(Provided data):
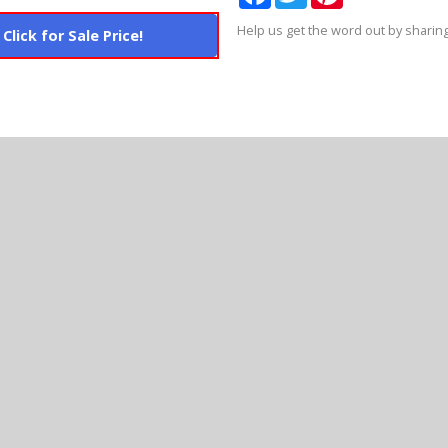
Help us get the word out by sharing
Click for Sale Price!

* * *

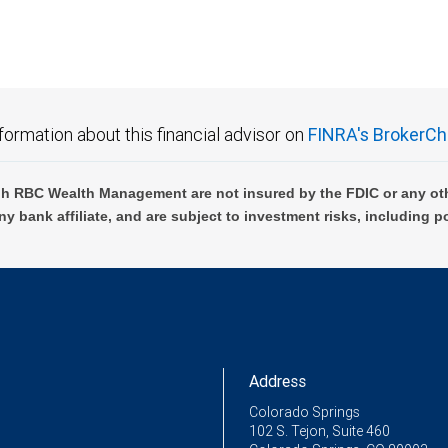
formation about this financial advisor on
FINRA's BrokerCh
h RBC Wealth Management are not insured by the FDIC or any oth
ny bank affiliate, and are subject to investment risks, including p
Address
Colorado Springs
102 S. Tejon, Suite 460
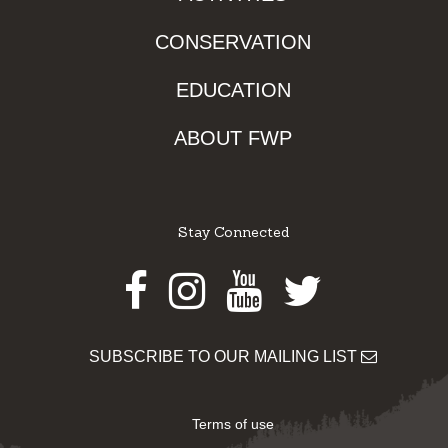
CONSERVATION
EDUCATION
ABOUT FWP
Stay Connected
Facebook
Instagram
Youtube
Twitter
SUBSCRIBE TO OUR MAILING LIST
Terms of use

(Your instructions): With the pictures removed, print only the lines starting at the line that has "102 S. Tejon, Suite 460" and ending at the line that has "Terms of use", both ends included, exactly as they stand above.

(Exercise result):
102 S. Tejon, Suite 460
CONSERVATION
EDUCATION
ABOUT FWP
Stay Connected
Facebook
Instagram
Youtube
Twitter
SUBSCRIBE TO OUR MAILING LIST
Terms of use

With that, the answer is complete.